A la deriva entre críticas y opiniones, una obra se dirime en lo incierto del veredicto, un hombre encarna el papel de jurado en la escena definitoria.
Dos mil novecientos setenta y seis horas atrás surgía en mí una imagen recreada de un viaje que realicé hace varios años y quería hacerla realidad con una fotografía. Y pretendía, y a eso me disponía. Mil quinientos ochenta kilómetros de viaje, junto con Celina recorrimos para establecernos en campamento. Dos mochilas y el equipo fotográfico lo más pesado. La primera noche en la carpa el termómetro marcó menos once grados y por la mañana iríamos a buscar la foto.

A la deriva entre críticas y opiniones, una obra se dirime en lo incierto del veredicto, dos hombres encarnan el papel de jurados en la escena definitoria.

En la claridad que gana los espacio del bosque, en cercanías de un lago frío estático, desayunamos íntimos en la naturaleza.
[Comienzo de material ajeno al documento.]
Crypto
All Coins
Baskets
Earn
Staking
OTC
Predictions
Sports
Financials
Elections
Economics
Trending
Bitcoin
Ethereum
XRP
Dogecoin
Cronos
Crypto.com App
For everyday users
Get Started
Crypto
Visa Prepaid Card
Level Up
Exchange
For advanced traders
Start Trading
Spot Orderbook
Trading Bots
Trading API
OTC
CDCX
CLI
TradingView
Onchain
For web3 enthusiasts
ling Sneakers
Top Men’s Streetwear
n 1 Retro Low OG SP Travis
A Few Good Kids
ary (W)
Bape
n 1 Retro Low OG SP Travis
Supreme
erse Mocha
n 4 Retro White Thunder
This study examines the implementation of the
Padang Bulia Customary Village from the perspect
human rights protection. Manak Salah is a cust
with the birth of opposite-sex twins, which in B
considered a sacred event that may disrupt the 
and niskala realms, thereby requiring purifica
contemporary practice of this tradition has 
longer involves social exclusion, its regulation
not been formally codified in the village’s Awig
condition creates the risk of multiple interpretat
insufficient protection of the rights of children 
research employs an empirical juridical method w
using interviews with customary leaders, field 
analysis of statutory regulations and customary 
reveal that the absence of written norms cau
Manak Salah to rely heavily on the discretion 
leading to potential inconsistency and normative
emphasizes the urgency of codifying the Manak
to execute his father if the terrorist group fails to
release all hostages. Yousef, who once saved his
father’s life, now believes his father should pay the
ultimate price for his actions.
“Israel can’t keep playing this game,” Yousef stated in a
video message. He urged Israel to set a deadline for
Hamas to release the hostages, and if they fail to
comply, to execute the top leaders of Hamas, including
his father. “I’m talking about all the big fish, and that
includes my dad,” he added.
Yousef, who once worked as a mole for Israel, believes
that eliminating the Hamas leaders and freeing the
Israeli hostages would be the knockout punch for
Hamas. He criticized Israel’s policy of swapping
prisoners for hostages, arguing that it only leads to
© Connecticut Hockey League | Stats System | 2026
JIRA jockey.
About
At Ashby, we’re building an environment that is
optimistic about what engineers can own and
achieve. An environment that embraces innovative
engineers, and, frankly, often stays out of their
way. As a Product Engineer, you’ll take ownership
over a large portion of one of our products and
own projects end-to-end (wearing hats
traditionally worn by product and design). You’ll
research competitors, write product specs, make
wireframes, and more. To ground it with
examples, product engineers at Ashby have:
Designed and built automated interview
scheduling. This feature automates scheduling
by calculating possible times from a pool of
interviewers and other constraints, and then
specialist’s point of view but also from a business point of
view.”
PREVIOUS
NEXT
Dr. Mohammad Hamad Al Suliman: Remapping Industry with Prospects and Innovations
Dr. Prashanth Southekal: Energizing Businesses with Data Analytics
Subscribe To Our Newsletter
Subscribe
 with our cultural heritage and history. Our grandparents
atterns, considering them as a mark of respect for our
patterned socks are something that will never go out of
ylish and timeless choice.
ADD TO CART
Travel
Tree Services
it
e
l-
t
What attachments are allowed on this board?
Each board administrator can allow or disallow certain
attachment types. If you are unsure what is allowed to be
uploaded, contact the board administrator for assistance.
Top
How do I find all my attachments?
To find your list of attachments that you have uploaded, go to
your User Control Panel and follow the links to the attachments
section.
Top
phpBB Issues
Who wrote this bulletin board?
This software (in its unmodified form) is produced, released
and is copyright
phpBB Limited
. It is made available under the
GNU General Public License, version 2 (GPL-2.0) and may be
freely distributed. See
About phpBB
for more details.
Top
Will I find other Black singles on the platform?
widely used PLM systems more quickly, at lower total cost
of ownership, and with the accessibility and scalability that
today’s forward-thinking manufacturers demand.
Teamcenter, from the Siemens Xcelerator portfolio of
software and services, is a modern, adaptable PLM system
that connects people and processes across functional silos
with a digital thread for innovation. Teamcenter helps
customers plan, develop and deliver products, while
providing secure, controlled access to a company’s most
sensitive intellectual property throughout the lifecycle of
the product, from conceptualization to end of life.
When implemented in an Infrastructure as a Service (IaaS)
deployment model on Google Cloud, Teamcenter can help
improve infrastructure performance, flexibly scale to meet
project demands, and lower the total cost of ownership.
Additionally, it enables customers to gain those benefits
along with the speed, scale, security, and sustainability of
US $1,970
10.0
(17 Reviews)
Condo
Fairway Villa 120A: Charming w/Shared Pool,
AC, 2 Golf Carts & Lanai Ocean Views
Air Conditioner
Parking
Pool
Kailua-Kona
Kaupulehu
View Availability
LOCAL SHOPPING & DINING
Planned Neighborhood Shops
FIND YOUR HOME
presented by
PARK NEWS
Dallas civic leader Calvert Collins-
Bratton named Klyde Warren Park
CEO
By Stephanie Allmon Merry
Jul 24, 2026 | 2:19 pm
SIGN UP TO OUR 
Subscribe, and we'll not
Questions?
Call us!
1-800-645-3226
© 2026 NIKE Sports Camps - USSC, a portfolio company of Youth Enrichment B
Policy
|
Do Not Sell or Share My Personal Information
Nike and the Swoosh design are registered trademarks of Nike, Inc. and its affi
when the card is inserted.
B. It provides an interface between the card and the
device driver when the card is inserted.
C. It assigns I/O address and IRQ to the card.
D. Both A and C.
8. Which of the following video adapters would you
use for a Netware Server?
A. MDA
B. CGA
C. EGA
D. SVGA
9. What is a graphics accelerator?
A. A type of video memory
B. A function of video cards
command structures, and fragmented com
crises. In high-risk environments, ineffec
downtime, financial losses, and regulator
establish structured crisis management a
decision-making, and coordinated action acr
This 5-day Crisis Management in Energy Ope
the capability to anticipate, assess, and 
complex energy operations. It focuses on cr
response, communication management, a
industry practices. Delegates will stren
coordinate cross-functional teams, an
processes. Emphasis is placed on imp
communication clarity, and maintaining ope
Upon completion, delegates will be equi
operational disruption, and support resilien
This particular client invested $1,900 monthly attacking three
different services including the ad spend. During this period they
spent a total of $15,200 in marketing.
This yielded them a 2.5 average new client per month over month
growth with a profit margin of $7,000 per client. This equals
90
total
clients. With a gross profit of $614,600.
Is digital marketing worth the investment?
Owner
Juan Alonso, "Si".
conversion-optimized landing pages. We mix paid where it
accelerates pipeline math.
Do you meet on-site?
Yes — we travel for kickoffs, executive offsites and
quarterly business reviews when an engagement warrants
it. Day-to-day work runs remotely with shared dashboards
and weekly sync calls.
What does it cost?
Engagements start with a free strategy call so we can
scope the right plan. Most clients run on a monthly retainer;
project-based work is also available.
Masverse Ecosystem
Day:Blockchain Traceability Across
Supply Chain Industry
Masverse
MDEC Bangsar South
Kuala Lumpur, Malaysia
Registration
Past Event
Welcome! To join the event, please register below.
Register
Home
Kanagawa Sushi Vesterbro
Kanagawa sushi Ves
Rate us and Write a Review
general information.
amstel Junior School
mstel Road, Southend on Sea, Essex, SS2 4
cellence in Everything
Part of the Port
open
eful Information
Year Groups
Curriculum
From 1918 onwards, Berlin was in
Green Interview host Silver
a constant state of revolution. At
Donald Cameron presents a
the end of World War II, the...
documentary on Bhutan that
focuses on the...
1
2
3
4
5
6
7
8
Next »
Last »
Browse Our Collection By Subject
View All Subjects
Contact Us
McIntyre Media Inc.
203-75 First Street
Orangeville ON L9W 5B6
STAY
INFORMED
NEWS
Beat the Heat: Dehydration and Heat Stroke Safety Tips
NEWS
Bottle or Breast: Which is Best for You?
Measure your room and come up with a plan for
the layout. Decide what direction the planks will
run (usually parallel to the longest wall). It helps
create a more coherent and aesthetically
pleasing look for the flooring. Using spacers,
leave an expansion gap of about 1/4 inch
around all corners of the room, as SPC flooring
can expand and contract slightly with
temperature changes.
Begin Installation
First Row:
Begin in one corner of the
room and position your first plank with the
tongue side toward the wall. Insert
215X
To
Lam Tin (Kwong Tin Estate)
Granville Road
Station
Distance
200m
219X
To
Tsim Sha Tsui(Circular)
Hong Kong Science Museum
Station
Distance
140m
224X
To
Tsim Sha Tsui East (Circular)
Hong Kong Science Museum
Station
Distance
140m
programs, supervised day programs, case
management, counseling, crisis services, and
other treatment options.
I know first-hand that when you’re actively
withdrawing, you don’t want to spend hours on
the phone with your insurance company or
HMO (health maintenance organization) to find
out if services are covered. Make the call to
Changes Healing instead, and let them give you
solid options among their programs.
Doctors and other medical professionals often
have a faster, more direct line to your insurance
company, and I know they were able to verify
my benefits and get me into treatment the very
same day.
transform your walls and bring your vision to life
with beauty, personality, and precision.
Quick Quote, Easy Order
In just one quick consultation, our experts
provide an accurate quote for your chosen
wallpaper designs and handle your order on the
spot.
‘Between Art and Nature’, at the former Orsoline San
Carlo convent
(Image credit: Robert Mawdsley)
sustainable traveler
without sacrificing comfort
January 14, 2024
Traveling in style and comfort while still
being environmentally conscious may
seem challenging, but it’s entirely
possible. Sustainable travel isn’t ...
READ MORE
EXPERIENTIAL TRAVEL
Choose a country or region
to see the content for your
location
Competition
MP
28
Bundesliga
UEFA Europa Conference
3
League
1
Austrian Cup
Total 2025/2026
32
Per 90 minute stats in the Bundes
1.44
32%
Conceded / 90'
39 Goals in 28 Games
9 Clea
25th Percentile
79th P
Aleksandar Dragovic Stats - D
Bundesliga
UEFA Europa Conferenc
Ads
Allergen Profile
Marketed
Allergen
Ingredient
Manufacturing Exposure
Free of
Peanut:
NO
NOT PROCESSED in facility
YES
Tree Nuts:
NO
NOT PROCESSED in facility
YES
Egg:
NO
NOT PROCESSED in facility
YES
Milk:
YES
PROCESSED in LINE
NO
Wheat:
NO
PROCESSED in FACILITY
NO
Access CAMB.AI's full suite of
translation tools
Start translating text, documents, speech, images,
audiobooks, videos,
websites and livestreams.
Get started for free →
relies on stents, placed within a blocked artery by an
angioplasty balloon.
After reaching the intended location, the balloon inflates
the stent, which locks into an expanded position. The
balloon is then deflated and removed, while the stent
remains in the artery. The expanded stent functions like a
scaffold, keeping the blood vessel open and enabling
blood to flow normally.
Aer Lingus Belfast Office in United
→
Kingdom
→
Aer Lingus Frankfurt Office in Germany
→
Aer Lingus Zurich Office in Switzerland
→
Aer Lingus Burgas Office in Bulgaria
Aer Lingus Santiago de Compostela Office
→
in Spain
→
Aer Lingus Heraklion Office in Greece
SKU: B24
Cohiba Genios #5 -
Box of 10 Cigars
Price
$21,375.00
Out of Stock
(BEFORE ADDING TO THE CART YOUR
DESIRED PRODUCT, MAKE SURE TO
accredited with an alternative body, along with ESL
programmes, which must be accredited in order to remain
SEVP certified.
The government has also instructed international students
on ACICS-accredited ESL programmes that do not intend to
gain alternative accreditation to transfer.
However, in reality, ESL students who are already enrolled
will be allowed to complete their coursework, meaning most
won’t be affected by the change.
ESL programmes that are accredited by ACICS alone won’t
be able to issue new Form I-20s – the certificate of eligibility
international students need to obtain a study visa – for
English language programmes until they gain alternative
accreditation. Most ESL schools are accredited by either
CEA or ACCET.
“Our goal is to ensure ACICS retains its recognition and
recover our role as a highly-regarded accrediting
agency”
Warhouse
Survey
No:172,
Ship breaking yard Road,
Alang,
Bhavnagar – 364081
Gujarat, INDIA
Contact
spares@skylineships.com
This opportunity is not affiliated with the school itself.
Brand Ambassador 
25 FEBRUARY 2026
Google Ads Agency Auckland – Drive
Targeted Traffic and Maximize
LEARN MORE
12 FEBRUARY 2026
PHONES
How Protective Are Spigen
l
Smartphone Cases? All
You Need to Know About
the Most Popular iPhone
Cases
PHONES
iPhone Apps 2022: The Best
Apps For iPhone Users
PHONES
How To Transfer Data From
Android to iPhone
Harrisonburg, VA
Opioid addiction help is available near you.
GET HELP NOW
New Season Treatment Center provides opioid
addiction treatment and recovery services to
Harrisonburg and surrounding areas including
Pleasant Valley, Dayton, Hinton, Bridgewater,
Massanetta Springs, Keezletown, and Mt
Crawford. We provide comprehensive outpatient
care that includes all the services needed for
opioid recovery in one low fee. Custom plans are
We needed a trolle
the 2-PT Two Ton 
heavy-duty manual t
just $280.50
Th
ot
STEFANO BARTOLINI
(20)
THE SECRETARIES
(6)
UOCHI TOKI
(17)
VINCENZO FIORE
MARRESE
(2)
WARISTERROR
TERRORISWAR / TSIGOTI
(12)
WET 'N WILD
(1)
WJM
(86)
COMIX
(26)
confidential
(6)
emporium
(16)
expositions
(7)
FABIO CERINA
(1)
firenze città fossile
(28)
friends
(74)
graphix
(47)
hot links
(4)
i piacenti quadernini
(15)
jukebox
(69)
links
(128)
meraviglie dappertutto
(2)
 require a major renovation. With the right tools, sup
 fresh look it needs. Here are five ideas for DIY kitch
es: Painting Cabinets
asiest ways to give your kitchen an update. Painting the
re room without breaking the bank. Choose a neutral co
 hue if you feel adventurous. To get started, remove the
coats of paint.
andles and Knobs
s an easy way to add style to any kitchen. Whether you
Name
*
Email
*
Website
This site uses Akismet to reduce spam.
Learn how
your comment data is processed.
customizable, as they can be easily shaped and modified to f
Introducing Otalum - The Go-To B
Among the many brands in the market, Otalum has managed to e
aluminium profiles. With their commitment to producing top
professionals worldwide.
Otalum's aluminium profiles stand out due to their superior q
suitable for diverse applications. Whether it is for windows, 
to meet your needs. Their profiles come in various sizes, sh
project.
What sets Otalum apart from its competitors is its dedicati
Las ansias impacientes por lograr satisfacer el expresivo perfil de almas inquietas ayudan a ocultar el frío.
En breve ha de salir el sol, es inevitable, llegamos a la ruta con nuestras mochilas cargadas, cada segundo más y más las imagenes que hace tiempo venía imaginando se me presentaban como las de un recuerdo soñado al despertar. Soledad en la madrugada, una ruta vacía, y luces tenues de la calle eran testigos del momento. Pronto el autobús se ve más cerca lejos en la bruma que cruza el asfalto uniendo el bosque de ambos lados. Y ahí fuimos puntuales, rumbo al objetivo. El chofer y nosotros, era el primer turno del recorrido, no sé cuántos minutos de viaje fueron y nos dejó cerca, donde queríamos.
Son esos minutos, entre que el sol salta del horizonte, en segundos preparamos el equipo fotográfico y el trípode sin quitarnos los guantes. En pleno silencio ni el viento silbaba. ni las aves cantaban aún. Segundo a segundo, todo preparado. Y….

A la deriva entre críticas y opiniones, una obra se dirime en lo incierto del veredicto, tres hombres encarnan el papel de jurados en la escena definitoria.

Uno le dice al otro. – Mirá esta imagen, qué te parece.. – Si, conozco ese lugar, pasé por ahi. Le responde. El tercero agrega. – Unas nubes ayudarían. Y un veredicto premian la foto de un cobarde toro al acecho de una temeraria niñita, de acero. Cerré los ojos y sentí el frio del viento en la madrugada de ese día. La foto quedó debajo de otras tantas perdiéndose entre ellas como las sombras de esa mañana. Más tarde, al terminar el juzgamiento, sin ánimos de crítica por la decisión tomada, pregunté qué llevó a no elegir mi obra a tal ilustres designados y así mejorar mi expresiva, que no acertó con el objeto de mi propósito. Y respondieron asintiendo. – Es una foto muy simple y fácil, tal vez con “Un poco más de fuerza” andaria.